本文.
———

研究課題/領域番号 |
21H01466
|
配分区分 | 補助金 |
研究機関 | 長崎大学 |
研究代表者 |
藤岡 貴浩 長崎大学, 工学研究科, 准教授 (20759691)
|
研究分担者 |
安浦 雅人 国立研究開発法人産業技術総合研究所, エレクトロニクス・製造領域, 主任研究員 (20760408)
新谷 卓司 神戸大学, 科学技術イノベーション研究科, 特命教授 (90607574)
|
研究期間 (年度) |
2021-04-01 – 2025-03-31
|
キーワード | 逆浸透膜 / 病原体 / 阻止性能 / 製膜 / ウイルス |
研究実績の概要 |
本研究では、無傷の逆浸透膜であっても微生物が膜透過水側に漏洩してしまう課題に対し、逆浸透膜の繊細なポリアミド分離層の下層に孔径が正確にコントロールされた膜を組み込み、微生物漏れのない完全阻止膜を創出することを目的としている。2021年度は、逆浸透膜の下層に保護層としてトラックエッチド膜を重ね合わせることを試み、重ねた後でも逆浸透膜として機能しているかを明らかにするため、この重ね合わせた逆浸透膜の透水性能(単位面積・圧力当たりの流量)と微粒子阻止率を調べた。微粒子には微生物の代替指標である蛍光の球形微粒子(直径0.5μm)を用いた。異なる孔径(0.01~0.1μm)を持つトラックエッチド膜を逆浸透膜の下層に置いた結果、膜の透水性は孔径が小さいほど低下した一方で、微粒子の阻止率は高まることが分かった。具体的には、孔径0.05μmのトラックエッチド膜を使用した場合、膜透水性が20%程度低下することに対し、蛍光微粒子の阻止率は2-log程度上昇した。ただし、孔径0.01μmの膜は膜の疎水性が高すぎるためか、重ねた膜の透水性が大幅に落ちてしまい(つまり加える圧力が非常に高くなってしまい)、実用性に乏しいことが明らかになった。一方で、この手法でウイルスなど微小な病原体の除去を大幅に向上するためには、孔径が0.02μm以下の膜を使う必要性があり、今後は下層のトラックエッチド膜を親水化するか、その膜厚を薄くするなど膜の透水性を高める必要性があることが分かった。

———

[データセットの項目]
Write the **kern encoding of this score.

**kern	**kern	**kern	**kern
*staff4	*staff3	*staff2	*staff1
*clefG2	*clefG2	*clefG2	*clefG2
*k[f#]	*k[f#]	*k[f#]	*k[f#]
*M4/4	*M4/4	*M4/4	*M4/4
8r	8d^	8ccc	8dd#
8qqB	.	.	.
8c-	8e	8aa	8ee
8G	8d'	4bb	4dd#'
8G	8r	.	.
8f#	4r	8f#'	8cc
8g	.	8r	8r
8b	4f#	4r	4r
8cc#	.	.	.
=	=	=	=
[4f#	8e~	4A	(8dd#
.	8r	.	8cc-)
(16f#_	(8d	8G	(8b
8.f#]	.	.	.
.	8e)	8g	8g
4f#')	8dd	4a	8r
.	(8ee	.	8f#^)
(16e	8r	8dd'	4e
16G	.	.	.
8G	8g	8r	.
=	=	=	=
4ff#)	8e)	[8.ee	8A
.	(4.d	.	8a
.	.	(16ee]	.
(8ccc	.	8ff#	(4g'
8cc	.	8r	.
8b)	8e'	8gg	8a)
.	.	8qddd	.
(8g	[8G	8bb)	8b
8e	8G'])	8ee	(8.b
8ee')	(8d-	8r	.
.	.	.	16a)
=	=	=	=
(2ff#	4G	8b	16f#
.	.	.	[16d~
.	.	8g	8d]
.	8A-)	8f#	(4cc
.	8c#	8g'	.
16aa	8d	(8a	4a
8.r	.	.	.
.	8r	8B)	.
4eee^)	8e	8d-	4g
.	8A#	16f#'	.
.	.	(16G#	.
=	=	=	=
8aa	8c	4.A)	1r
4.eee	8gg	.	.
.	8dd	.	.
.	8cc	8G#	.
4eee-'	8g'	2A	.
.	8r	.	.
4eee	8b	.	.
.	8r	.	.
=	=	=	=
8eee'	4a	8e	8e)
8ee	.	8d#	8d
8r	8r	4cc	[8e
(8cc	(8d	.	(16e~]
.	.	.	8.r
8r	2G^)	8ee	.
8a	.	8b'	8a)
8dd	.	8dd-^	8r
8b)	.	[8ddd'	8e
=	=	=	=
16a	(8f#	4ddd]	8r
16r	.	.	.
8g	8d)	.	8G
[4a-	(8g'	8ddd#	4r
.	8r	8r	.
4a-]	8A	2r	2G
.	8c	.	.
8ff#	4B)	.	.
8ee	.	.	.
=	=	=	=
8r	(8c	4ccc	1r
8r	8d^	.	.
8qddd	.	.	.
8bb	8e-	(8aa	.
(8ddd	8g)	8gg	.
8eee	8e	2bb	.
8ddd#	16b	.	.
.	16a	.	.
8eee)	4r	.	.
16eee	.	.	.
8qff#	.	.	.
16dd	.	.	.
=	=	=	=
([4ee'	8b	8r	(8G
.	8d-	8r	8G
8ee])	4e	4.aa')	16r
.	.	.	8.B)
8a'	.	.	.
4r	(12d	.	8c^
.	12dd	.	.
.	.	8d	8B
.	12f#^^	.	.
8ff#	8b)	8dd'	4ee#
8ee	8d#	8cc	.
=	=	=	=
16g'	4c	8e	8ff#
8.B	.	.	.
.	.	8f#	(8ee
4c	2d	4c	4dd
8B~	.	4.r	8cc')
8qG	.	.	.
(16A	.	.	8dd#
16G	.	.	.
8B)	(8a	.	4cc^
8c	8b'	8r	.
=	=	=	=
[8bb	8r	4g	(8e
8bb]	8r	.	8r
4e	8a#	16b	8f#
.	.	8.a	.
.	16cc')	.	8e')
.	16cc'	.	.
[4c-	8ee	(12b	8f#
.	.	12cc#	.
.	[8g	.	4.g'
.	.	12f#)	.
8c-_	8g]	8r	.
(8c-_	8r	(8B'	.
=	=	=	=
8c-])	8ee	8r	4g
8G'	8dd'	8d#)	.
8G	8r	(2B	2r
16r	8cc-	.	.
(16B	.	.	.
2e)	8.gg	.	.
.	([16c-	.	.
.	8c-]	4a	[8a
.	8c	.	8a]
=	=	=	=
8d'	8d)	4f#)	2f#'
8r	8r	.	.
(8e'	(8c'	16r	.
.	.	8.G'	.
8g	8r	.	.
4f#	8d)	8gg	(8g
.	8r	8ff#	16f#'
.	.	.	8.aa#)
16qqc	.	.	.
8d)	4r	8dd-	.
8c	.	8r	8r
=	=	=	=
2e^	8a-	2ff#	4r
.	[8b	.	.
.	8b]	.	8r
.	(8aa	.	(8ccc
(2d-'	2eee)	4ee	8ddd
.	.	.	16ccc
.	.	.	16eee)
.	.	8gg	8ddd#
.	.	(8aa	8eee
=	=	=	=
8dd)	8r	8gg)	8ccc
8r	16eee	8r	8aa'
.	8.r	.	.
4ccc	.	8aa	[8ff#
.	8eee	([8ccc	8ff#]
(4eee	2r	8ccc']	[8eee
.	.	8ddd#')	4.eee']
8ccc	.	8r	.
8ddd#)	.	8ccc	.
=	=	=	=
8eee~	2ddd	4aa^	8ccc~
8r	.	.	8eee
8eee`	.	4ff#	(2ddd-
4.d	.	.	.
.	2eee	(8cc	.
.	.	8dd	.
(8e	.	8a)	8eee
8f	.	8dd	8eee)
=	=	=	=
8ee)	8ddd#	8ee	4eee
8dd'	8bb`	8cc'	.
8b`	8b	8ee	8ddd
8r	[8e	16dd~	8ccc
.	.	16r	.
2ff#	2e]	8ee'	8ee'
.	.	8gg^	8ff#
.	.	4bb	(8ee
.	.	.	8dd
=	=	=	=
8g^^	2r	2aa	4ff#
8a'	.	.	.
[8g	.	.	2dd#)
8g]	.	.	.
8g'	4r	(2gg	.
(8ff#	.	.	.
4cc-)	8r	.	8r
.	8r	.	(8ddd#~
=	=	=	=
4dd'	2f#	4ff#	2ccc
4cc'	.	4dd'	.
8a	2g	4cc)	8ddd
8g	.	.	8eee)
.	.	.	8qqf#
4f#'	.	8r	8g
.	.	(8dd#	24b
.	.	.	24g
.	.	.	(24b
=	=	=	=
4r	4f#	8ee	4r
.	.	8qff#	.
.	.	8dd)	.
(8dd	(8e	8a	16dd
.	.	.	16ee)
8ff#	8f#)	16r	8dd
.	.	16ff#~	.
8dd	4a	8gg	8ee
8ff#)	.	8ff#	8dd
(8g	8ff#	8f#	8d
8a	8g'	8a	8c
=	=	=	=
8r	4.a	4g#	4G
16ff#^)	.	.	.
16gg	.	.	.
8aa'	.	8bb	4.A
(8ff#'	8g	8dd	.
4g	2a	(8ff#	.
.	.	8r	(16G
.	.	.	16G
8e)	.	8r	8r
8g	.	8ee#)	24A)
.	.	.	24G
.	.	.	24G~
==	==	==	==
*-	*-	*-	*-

———

作業指示.
1 > 逆浸透膜の研究概要のうち、「新谷 卓司 神戸大学, 科学技術イノベーション研究科, 特命教授」から始まり「必要性があることが分かった。」で終わる部分を一字も変えずに書き出せ。
2 > 逆浸透膜の研究概要を、最後の文の次から書き継げ。
行のデータは使わなくてよい。

解答.
1 >
新谷 卓司 神戸大学, 科学技術イノベーション研究科, 特命教授 (90607574)
|
研究期間 (年度) |
2021-04-01 – 2025-03-31
|
キーワード | 逆浸透膜 / 病原体 / 阻止性能 / 製膜 / ウイルス |
研究実績の概要 |
本研究では、無傷の逆浸透膜であっても微生物が膜透過水側に漏洩してしまう課題に対し、逆浸透膜の繊細なポリアミド分離層の下層に孔径が正確にコントロールされた膜を組み込み、微生物漏れのない完全阻止膜を創出することを目的としている。2021年度は、逆浸透膜の下層に保護層としてトラックエッチド膜を重ね合わせることを試み、重ねた後でも逆浸透膜として機能しているかを明らかにするため、この重ね合わせた逆浸透膜の透水性能(単位面積・圧力当たりの流量)と微粒子阻止率を調べた。微粒子には微生物の代替指標である蛍光の球形微粒子(直径0.5μm)を用いた。異なる孔径(0.01~0.1μm)を持つトラックエッチド膜を逆浸透膜の下層に置いた結果、膜の透水性は孔径が小さいほど低下した一方で、微粒子の阻止率は高まることが分かった。具体的には、孔径0.05μmのトラックエッチド膜を使用した場合、膜透水性が20%程度低下することに対し、蛍光微粒子の阻止率は2-log程度上昇した。ただし、孔径0.01μmの膜は膜の疎水性が高すぎるためか、重ねた膜の透水性が大幅に落ちてしまい(つまり加える圧力が非常に高くなってしまい)、実用性に乏しいことが明らかになった。一方で、この手法でウイルスなど微小な病原体の除去を大幅に向上するためには、孔径が0.02μm以下の膜を使う必要性があり、今後は下層のトラックエッチド膜を親水化するか、その膜厚を薄くするなど膜の透水性を高める必要性があることが分かった。

2 >
|
現在までの達成度 (区分) |
現在までの達成度 (区分)
2: おおむね順調に進展している
理由
逆浸透膜の微粒子阻止率を高める手法としてトラックエッチド膜が有効であることが分かり、トラックエッチド支持膜の上にポリアミド分離層を形成する新しい手法を試みるための準備ができたため。
|
今後の研究の推進方策 |
今後は、トラックエッチド支持膜の上にポリアミド分離層を形成する製膜方法を開発すると共に、その開発した膜をスパイラル膜エレメントに組立て、実際の下水処理水を膜処理することで、微生物の透過側への漏れの有無とその検出濃度・頻度を明らかにする。